Segment Start: Records supplied
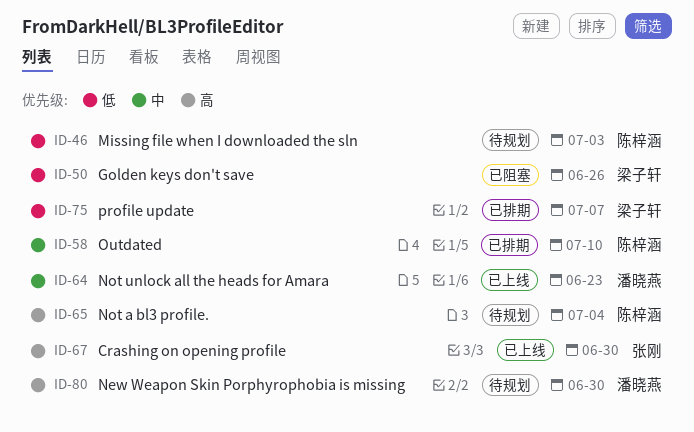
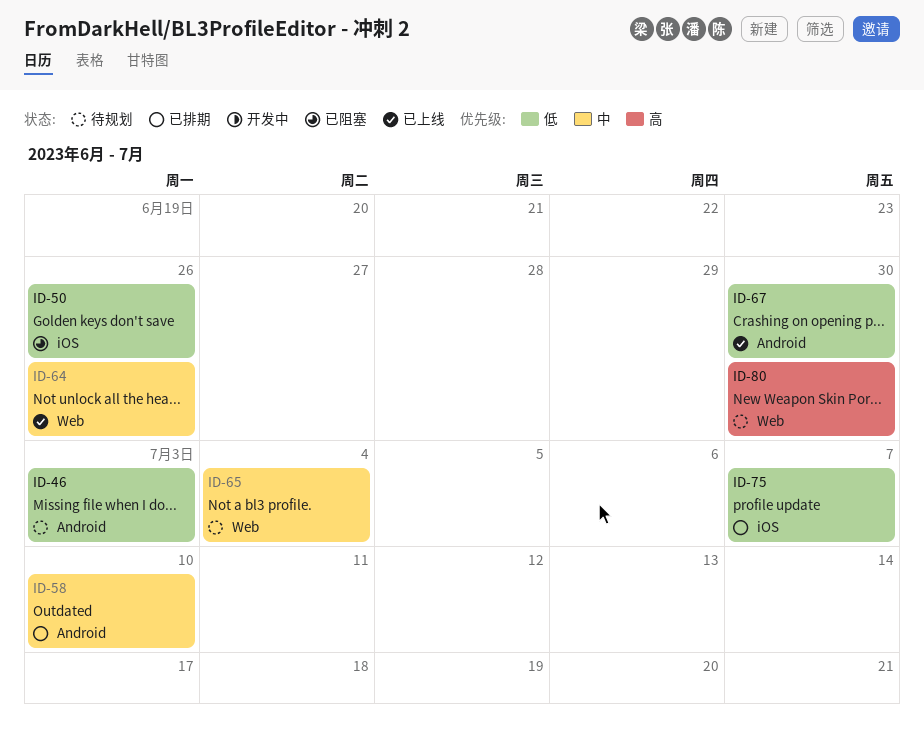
ID-64, due: Jun 23 -> Jun 26
ID-65, priority: 高 -> 中
ID-67, priority: 高 -> 低

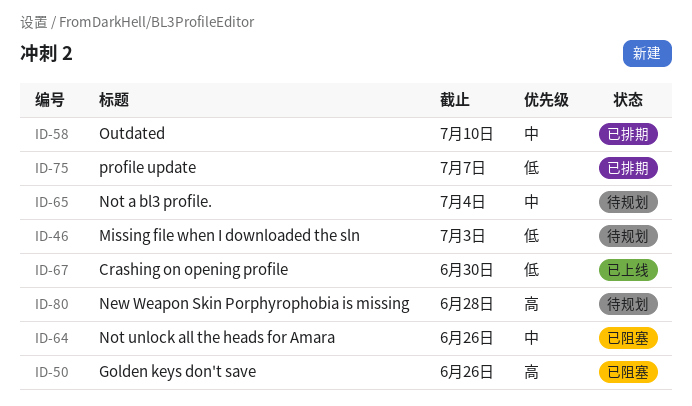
ID-50, priority: 低 -> 高
ID-64, status: 已上线 -> 已阻塞
ID-80, due: Jun 30 -> Jun 28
Segment End: Records supplied
Your assignment =>
A word-for-word copy of all the data is required, minus the pictures.

Reply to the task =>
ID-64, due: Jun 23 -> Jun 26
ID-65, priority: 高 -> 中
ID-67, priority: 高 -> 低

ID-50, priority: 低 -> 高
ID-64, status: 已上线 -> 已阻塞
ID-80, due: Jun 30 -> Jun 28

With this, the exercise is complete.